© Reuters. American Airlines passenger planes crowd a runway where they are parked due to flight reductions to slow the spread of coronavirus disease (COVID-19), at Tulsa International Airport in Tulsa, Oklahoma, U.S. March 23, 2020. REUTERS/Nick Oxford/Files
By David Shepardson
(Reuters) – Labor unions and some U.S. lawmakers are pressing airlines not to resume stock buybacks after a COVID assistance prohibition expires this week.
Representative Peter DeFazio, a Democrat who chairs the House Transportation and Infrastructure Committee, is holding a hearing on Thursday on investing in transportation workers that will discuss the issue.
DeFazio is circulating a letter to colleagues seen by Reuters that urges airlines to “refrain from initiating stock buybacks … at least until air carriers are able to publish and fulfill schedules that meet demand; staff flights and key personnel positions appropriately; and return service to every community.”

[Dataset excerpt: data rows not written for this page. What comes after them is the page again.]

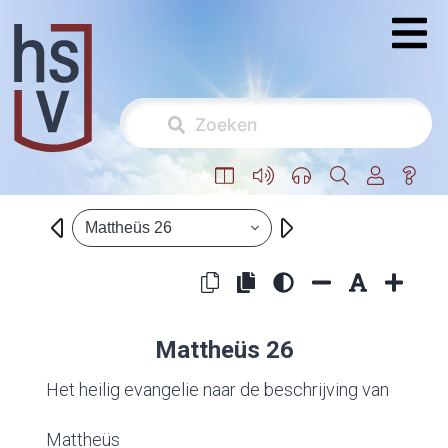
Mattheüs 26
Mattheüs 26
Het heilig evangelie naar de beschrijving van
Mattheüs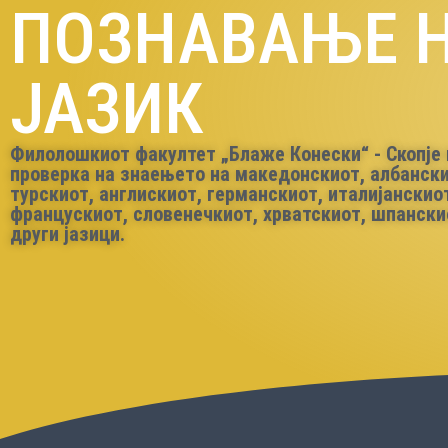
ПОЗНАВАЊЕ 
ЈАЗИК
Филолошкиот факултет „Блаже Конески“ - Скопје
проверка на знаењето на македонскиот, албански
турскиот, англискиот, германскиот, италијанскио
францускиот, словенечкиот, хрватскиот, шпански
други јазици.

Aviation unions launched a campaign in August to pressure airlines against stock buybacks. It came as major carriers are negotiating new contracts with their pilots, who are asking for higher pay and improvements in schedules.
Sara Nelson, president of the Association of Flight Attendants, is among those will testify at Thursday’s House hearing.

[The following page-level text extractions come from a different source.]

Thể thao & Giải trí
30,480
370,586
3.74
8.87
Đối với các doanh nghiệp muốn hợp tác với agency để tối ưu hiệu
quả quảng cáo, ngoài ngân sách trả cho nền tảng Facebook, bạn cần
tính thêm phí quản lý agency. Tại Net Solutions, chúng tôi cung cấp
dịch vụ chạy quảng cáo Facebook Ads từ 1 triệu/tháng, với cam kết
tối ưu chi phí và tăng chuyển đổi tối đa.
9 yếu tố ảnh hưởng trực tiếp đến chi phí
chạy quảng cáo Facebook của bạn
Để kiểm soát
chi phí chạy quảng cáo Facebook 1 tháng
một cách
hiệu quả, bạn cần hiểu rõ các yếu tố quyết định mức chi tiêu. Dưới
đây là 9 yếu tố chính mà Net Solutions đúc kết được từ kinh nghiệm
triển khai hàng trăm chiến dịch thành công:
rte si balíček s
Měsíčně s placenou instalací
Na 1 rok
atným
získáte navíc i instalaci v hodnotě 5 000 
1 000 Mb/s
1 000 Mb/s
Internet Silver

“While airlines are just now starting to make a profit, the recovery is not complete and the austerity of twenty years prior has not been corrected for airline jobs,” according to Nelson’s written testimony seen by Reuters. “We can’t allow CEOs to send one dollar to Wall Street before fixing operational issues and concluding contract negotiations.”
Airlines for America, a trade group, said airlines are in full compliance with the payroll assistance program.
The group noted U.S. airlines have been “aggressively hiring across the industry … to accommodate the rapid return of demand for air travel” and are “making significant investments in new aircraft.”
Congress approved $54 billion in three rounds covering much of U.S. airline payroll costs for 18 months through September 2021. Earlier this month, the chairs of two other congressional committees sought a federal probe into whether airlines used payroll funds to fund pilot buyouts and early retirements.
American Airlines (NASDAQ:) received $12.6 billion, Delta Air Lines (NYSE:) $11.9 billion, United Airlines $10.9 billion and Southwest Airlines (NYSE:) $7.2 billion.
Out of $54 billion, airlines must repay $14 billion, or 26.2% of the funding.